→ **やること**
A. 書籍紹介の文章のうち「作者が2006年にブログでT」から「に与える影響を徹底予測する。」までを、「ブログ」を「ウェブサイト」に置き換えて書き直してください。
B. 書籍紹介の文章を、示された最後の部分に続けて書き進める。

→ **ページ本文**
════════

3.『歴史是個什麼玩意兒1』(歴史って何だろう1)
袁騰飛・著 上海錦綉文章出版社 2009年8月初版
高校の歴史教師で、中国中央テレビ(CCTV)の人気レクチャー番組「百家講壇」(「両宋風雲」)にも出演中の著者が、高校生のインターネット授業用の映像を読み物としてまとめたもの。
本書はその「袁騰飛が中国史を説く」シリーズの上巻。第一章「青銅時代の中国人」(先秦)から第七章「異族の終結者」(清)までを収め、カラー図表を用いながらわかりやすく解説する。
「(このレクチャーで)生徒たちの歴史への興味をやしない、人々の教養を高めたい」と著者は語る。
4.『貨幣戦争2 金権天下』
宋鴻兵・編著 中華工商連合出版社 2009年8月初版
5.『我兎斯基你』(I,TUZKI,U?)
王卯卯・著 陽光出版社 2009年7月初版
兎斯基(Tuzki)という名前のウサギが繰り広げるシュールな日常を、オールカラーのイラストで描く。
「縁には、辛抱強さと運が必要」「悩みはラビリンス(迷宮)、覚醒は唯一の出口」「距離は別に恐れない。恐れるのは心がだんだん遠くなること」といった警句とともに描かれる“脱力系”のウサギのイラストがおもしろい。
作者が2006年にブログでTuzkiのイラストを発表したところ、人気に火がつき、09年3月に第1作品集である本書(繁体字版)を香港と台湾で出版。本書は大陸での簡体字版の第1作目になるという。
6.『中国大趨勢』(CHINA'S MEGATRENDS)
ジョン・ネスビッツ(米)など著 魏平・訳 中華工商聯合出版社 2009年9月初版
『メガトレンド』『メガトレンド・アジア―アジアの8大潮流が世界を変える』などの著作で知られる米国No.1の未来学者が、21世紀のいま、中国に押し寄せてきたメガトレンド(巨大潮流)を分析し、それが世界に与える影響を徹底予測する。
サブタイトルは「中国新社会の8大支柱」で、8大支柱とは現代中国のトレンドである「解放思想」「自由と公平」「芸術と学術の芽吹き」「グローバリゼーション」などを指している。
「中国の新しいビジネスモデルは、中国を世界経済のトップクラスへと押し上げた。さらにその政治モデルも、資本主義が人類史における1つの段階でしかなかったことを証明した」と著者。台頭する中国という「新社会」を、世界的な角度から分析したタイムリーな1冊。
7.『宿主』(The Host)

════════

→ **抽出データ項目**
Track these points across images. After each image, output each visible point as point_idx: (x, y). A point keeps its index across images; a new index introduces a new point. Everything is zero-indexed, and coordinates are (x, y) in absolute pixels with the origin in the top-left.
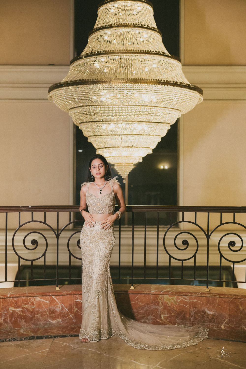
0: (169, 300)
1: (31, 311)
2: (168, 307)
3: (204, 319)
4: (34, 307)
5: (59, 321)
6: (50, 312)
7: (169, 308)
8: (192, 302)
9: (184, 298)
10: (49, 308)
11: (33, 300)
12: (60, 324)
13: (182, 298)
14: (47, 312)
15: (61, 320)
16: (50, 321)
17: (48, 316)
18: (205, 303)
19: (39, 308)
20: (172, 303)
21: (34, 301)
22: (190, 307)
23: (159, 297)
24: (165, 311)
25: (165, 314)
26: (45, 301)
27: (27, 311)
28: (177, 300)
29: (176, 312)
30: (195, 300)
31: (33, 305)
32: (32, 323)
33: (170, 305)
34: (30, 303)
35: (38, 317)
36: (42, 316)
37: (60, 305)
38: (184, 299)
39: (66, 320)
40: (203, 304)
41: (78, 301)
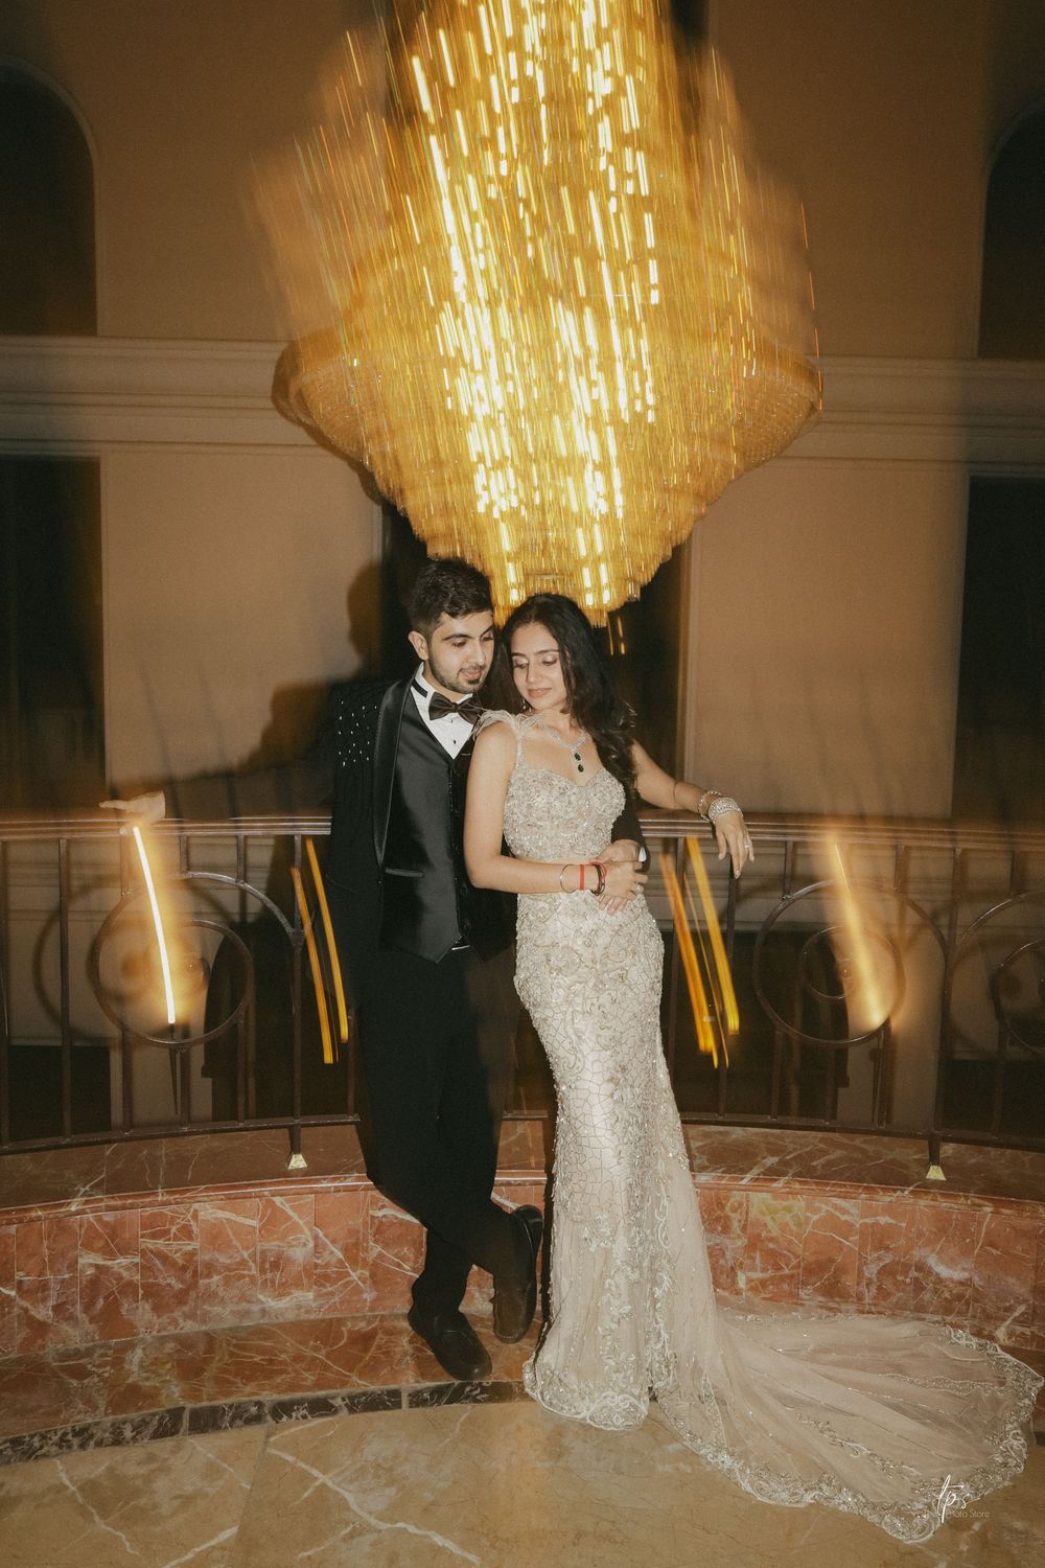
0: (773, 1212)
1: (181, 1262)
2: (766, 1242)
3: (922, 1299)
4: (195, 1245)
5: (301, 1299)
6: (263, 1263)
7: (771, 1245)
8: (873, 1225)
9: (836, 1207)
10: (259, 1248)
11: (189, 1217)
12: (306, 1312)
13: (830, 1209)
14: (251, 1263)
15: (311, 1295)
16: (262, 1302)
17: (253, 1280)
18: (927, 1234)
19: (214, 1249)
20: (784, 1227)
21: (192, 1223)
22: (862, 1247)
23: (732, 1200)
24: (754, 1259)
25: (753, 1268)
26: (240, 1219)
27: (160, 1266)
28: (808, 1214)
29: (799, 1262)
30: (884, 1220)
31: (190, 1238)
32: (184, 1313)
33: (775, 1232)
34: (174, 1229)
35: (214, 1288)
36: (227, 1282)
37: (307, 1235)
38: (838, 1214)
39: (332, 1294)
40: (920, 1235)
41: (384, 1216)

════════

→ **回答**
A.
作者が2006年にウェブサイトでTuzkiのイラストを発表したところ、人気に火がつき、09年3月に第1作品集である本書(繁体字版)を香港と台湾で出版。本書は大陸での簡体字版の第1作目になるという。
6.『中国大趨勢』(CHINA'S MEGATRENDS)
ジョン・ネスビッツ(米)など著 魏平・訳 中華工商聯合出版社 2009年9月初版
『メガトレンド』『メガトレンド・アジア―アジアの8大潮流が世界を変える』などの著作で知られる米国No.1の未来学者が、21世紀のいま、中国に押し寄せてきたメガトレンド(巨大潮流)を分析し、それが世界に与える影響を徹底予測する。

B.
ステファニー・メイヤー著(米) 李令慧など訳 接力出版社 2009年8月初版
アメリカのティーン向けベストセラー小説「トワイライト・シリーズ」で知られる作者のステファニー・メイヤーが、初めて大人向けに書いたSFロマンス。
エイリアンに侵略された未来の地球を舞台に、エイリアンに寄生されてしまった主人公メラニー・ストライダーと、その肉体と魂をむしばもうとするエイリアンとの心の戦いが繰り広げられる。
アメリカでは出版早々ベストセラーになったそうだが、中国でも翻訳版の『暮光之城』(トワイライト)シリーズ同様、早くも注目を集めている。
8.『蒼黄』
王躍文・著 江蘇人民出版社 2009年8月初版
9.『明朝那些事儿(大結局)』(明朝それらのこと 完結編)
当年明月・著 中国海関出版社 2009年4月初版
10.『立志要趁早』(立志は早めに)
兪敏洪など編著 陝西師範大学出版社 2009年9月初版
サブタイトルに「青少年の運命を変える激励の書」などとある。
中国で最も優秀な学生10人の成長と成功のプロセスを紹介しながら、中国で最も実績のある教育専門家10人の評価を加えている。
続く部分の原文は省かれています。